Michał Koterski w ramach promocji swojej książki "Michał Koterski. To już moje ostatnie życie" był goście podcastu "Wojewódzki&Kędzierski". Aktor przez wiele lat borykał się z problemami z narkotykami i alkoholem. Podczas rozmowy po raz kolejny wrócił wspomnieniami do trudnych chwil. W pewnym jednak momencie panowie wdali się w słowne potyczki.
Kuba Wojewódzki słynie z ciętych ripost i specyficznego poczucia humoru. Podczas ostatniego podcastu zarzucił Koterskiemu, że teoretycznie mógł dobrze nie pamiętać wydarzeń, które opisał w książce, przywołując historię z przeszłości.
Pamiętasz, jak kiedyś zadzwoniłeś do mnie w dniu swoich urodzin i powiedziałeś, że jesteś samotny, że nikt o tobie nie pamięta i ja pojechałem do ciebie, dałem ci kurtkę skórzaną, napiliśmy się wina, celebrowaliśmy twoje urodziny, a po paru godzinach zadzwonili do mnie znajomi, że jesteś w klubie i opowiadasz, że Kuba chyba jest p*****m, bo dał ci kurtkę bez okazji - powiedział Wojewódzki.
Dalsza część artykułu pod materiałem wideo
Michał Koterski wspomina przyjaźń z Kubą Wojewódzkim
Michał Koterski nie zaprzeczył słowom dziennikarza, wyznając, że nie pamięta przytoczonej mu historii.
Kuba, nie pamiętam, żebym to powiedział, ale możliwe, że to powiedziałem. Nie będę się zastawiał i mówił, że na pewno nie. Jeśli cię uraziłem, to przepraszam. Może rzeczywiście byłem naćpany, wtedy byłem osobą, która była zagubiona - wyznał Koterski.

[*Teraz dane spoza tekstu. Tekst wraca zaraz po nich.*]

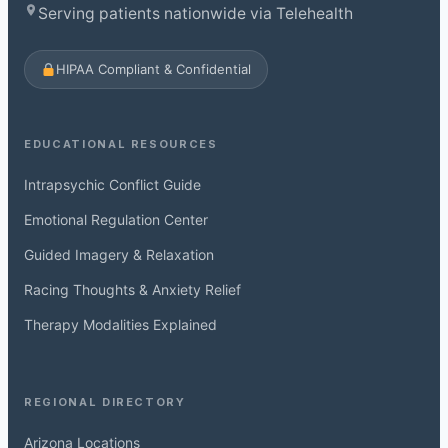
Serving patients nationwide via Telehealth
HIPAA Compliant & Confidential
EDUCATIONAL RESOURCES
Intrapsychic Conflict Guide
Emotional Regulation Center
Guided Imagery & Relaxation
Racing Thoughts & Anxiety Relief
Therapy Modalities Explained
REGIONAL DIRECTORY
Arizona Locations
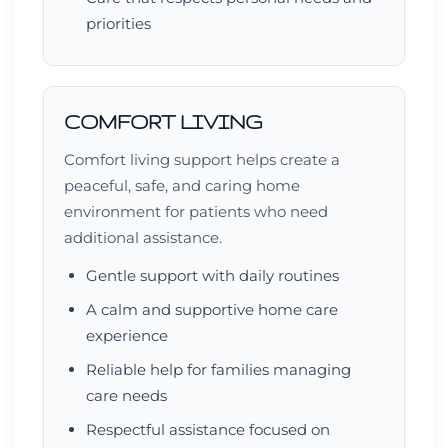
priorities
COMFORT LIVING
Comfort living support helps create a
peaceful, safe, and caring home
environment for patients who need
additional assistance.
Gentle support with daily routines
A calm and supportive home care
experience
Reliable help for families managing
care needs
Respectful assistance focused on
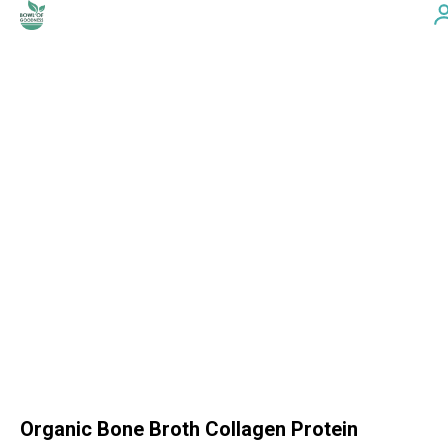
Organic Bone Broth Collagen Protein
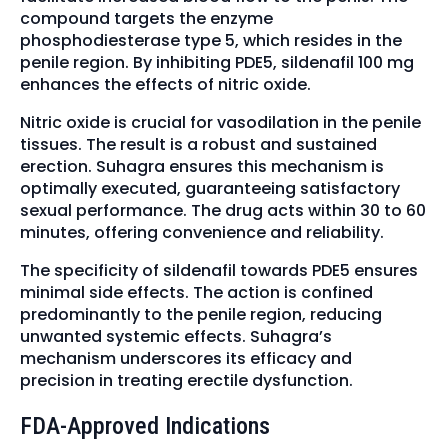
compound targets the enzyme
phosphodiesterase type 5, which resides in the
penile region. By inhibiting PDE5, sildenafil 100 mg
enhances the effects of nitric oxide.
Nitric oxide is crucial for vasodilation in the penile
tissues. The result is a robust and sustained
erection. Suhagra ensures this mechanism is
optimally executed, guaranteeing satisfactory
sexual performance. The drug acts within 30 to 60
minutes, offering convenience and reliability.
The specificity of sildenafil towards PDE5 ensures
minimal side effects. The action is confined
predominantly to the penile region, reducing
unwanted systemic effects. Suhagra’s
mechanism underscores its efficacy and
precision in treating erectile dysfunction.
FDA-Approved Indications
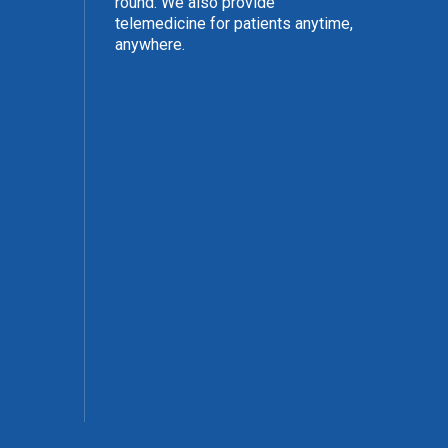
round. We also provide
telemedicine for patients anytime,
anywhere.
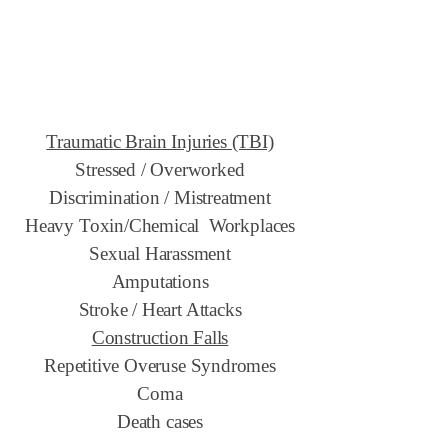
Traumatic Brain Injuries (TBI)
Stressed / Overworked
Discrimination / Mistreatment
Heavy Toxin/Chemical Workplaces
Sexual Harassment
Amputations
Stroke / Heart Attacks
Construction Falls
Repetitive Overuse Syndromes
Coma
Death cases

Kilka fragmentów w książce "Michał Koterski. To już moje ostatnie życie" dotyczy postaci Wojewódzkiego. Król TVN-u wydaje się mieć żal o to, jak został w niej opisany.
Zastanawia mnie, dlaczego w tej książce nie ma, że ja, przechodząc obok knajpy mojego przyjaciela na placu Trzech Krzyży, dowiaduję się, że jadłeś i piłeś na mój rachunek przez parę ładnych tygodni. Mam wrażenie, że tą książką ocenzurowałeś trochę świat. Czuję się oceniony jako twój konkurent, a nie jako ktoś, kto dał ci pracę i w trudnych chwilach płacił rachunki - żalił się dziennikarz.
Koterski dość oschle zareagował na stwierdzenie Wojewódzkiego, dając do zrozumienia, że nigdy nie było między nimi prawdziwej przyjaźni...
Trudno mówić o naszej przyjaźni, kiedy ja byłem na dnie, a ty nigdy do mnie nie zadzwoniłeś. Kiedy ja się leczyłem i byłem na klatce, ciebie nigdy nie było. Ja ci tego nie wypominam. Twoja przyjaźń kończy się wtedy, kiedy robimy razem interesy - przyznał Koterski.
Po tych słowach Kuba postanowił zakończyć wątek, przytaczając jeszcze jedną historię z ich przeszłości.
Rzeczywiście nie byliśmy przyjaciółmi, bo ja to słowo traktuję bardzo szeroko, nawet z Piotrem [Kędzierskim — przyp. red.] nie jesteśmy przyjaciółmi. (...) Ja się z tobą mentalnie pożegnałem, jak mieliśmy program z Andrzejem Lepperem i ty byłeś drugim gościem. Ja wtedy po raz pierwszy zobaczyłem Andrzeja Leppera wystraszonego. Był świetny program i pojawiłeś się ty z bardzo dużymi źrenicami. (...) Ty wybrałeś swoją drogę, a ja swoją - podsumował współprowadzący.